Extracted data entries:
□ □ □
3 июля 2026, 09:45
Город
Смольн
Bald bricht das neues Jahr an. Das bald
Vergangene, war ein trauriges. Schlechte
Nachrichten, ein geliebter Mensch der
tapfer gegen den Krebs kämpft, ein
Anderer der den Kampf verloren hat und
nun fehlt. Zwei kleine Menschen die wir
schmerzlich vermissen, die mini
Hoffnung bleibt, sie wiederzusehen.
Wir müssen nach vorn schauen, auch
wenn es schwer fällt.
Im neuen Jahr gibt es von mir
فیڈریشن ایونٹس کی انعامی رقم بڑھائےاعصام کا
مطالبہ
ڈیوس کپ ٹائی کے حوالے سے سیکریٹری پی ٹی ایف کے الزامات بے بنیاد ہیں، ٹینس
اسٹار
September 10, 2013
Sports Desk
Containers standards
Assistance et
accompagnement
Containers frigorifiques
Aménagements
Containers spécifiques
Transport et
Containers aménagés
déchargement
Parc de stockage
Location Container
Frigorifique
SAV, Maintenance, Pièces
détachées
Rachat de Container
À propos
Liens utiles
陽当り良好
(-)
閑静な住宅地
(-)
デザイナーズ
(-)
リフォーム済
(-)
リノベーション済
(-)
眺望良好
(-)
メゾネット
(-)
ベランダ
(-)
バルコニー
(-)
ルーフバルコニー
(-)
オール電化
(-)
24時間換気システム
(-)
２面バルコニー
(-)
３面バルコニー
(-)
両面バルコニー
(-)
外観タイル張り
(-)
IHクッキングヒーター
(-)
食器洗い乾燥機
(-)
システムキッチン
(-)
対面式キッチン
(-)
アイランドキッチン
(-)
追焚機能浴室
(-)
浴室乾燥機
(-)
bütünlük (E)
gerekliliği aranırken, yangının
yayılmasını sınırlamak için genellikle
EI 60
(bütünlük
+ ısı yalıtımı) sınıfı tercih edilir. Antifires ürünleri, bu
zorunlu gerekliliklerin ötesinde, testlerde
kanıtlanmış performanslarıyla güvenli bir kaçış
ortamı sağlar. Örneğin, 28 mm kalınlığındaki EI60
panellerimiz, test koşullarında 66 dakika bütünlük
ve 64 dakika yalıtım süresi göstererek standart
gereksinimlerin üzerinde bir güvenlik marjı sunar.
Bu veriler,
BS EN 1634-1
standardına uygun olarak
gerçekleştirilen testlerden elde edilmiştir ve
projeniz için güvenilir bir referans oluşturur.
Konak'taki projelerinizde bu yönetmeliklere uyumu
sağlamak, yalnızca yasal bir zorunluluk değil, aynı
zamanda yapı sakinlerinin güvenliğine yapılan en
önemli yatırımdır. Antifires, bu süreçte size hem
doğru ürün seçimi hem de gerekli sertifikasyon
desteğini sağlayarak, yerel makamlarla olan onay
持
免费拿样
□ □ □
Set down exactly, and only, the lines from the one containing "gereksinimlerin üzerinde bir" through the final line of the entries above.

gereksinimlerin üzerinde bir güvenlik marjı sunar.
Bu veriler,
BS EN 1634-1
standardına uygun olarak
gerçekleştirilen testlerden elde edilmiştir ve
projeniz için güvenilir bir referans oluşturur.
Konak'taki projelerinizde bu yönetmeliklere uyumu
sağlamak, yalnızca yasal bir zorunluluk değil, aynı
zamanda yapı sakinlerinin güvenliğine yapılan en
önemli yatırımdır. Antifires, bu süreçte size hem
doğru ürün seçimi hem de gerekli sertifikasyon
desteğini sağlayarak, yerel makamlarla olan onay
持
免费拿样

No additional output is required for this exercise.